Can this belated birthday girl join the celebration too

I turned 30 this past June. I can relate to you in many ways, including the thought of turning 30. It is a monumental number. Kinda like a milestone. A time in your life when it beckons you to take a serious inventory on how you got to where you are and where you want to go for the next 30 years. I felt scared and sad at the same time.
I'm glad you posted. I can identify a lot of what you wrote. Just remember, Bloopsy, even though you have felt or maybe still feel you don't matter much based on family history, the truth is, you matter so very much! That is the truth. And the truth will set you free if you seek it and hold on to it. It is ashame that your family couldn't see how special you are and how much you matter. Too bad for them!
Can I make a suggestion to you, based on my own experience?

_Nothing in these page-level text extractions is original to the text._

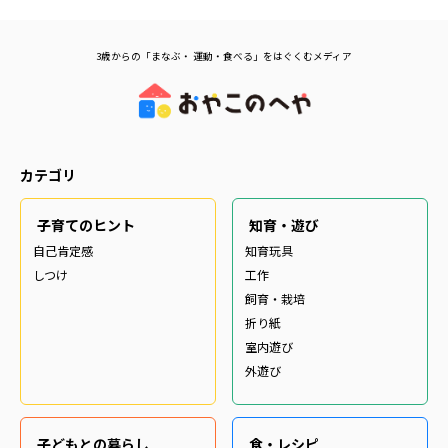
3歳からの「まなぶ・ 運動・食べる」をはぐくむメディア
カテゴリ
子育てのヒント
知育・遊び
自己肯定感
知育玩具
しつけ
工作
飼育・栽培
折り紙
室内遊び
外遊び
子どもとの暮らし
食・レシピ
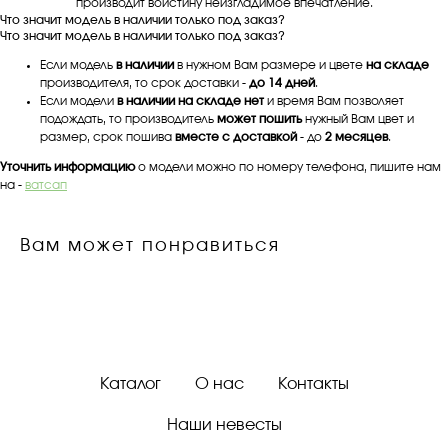
производит воистину неизгладимое впечатление.
Что значит модель в наличии только под заказ?
Что значит модель в наличии только под заказ?
Если модель
в наличии
в нужном Вам размере и цвете
на складе
производителя, то срок доставки -
до 14 дней
.
Если модели
в наличии на складе нет
и время Вам позволяет
подождать, то производитель
может пошить
нужный Вам цвет и
размер, срок пошива
вместе с доставкой
- до
2 месяцев
.
Уточнить информацию
о модели можно по номеру телефона, пишите нам
на -
ватсап
Вам может понравиться
Каталог
О нас
Контакты
Наши невесты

Please, don't undermine the negative feelings you have deep down in your heart, even though they are feelings you don't want to have anymore. Validate them, analyze them, and seek the truth of those deep-seeded feelings. I believe you will know what to do with them after it they are address. They got there somehow. Perhaps, they took hold of you b/c you haven't taken hold of them and confronted them with supporting evidences on the contrary. I like to compare it to a real life trial. The side with the most supporting evidence wins the case, even though it may not be base on truth. The side that is most convincing wins. Sorry, if i don't sound very clear. Sometimes, I just don't know how my message gets across to people.
Anyway, I hope the next thirty years of your life will be nothing like the first thirty years. As long as you let truth and self-honesty lead the way, I think you will be liberated.

And inner freedom is the best feeling in the world. It's still a daily battle for me.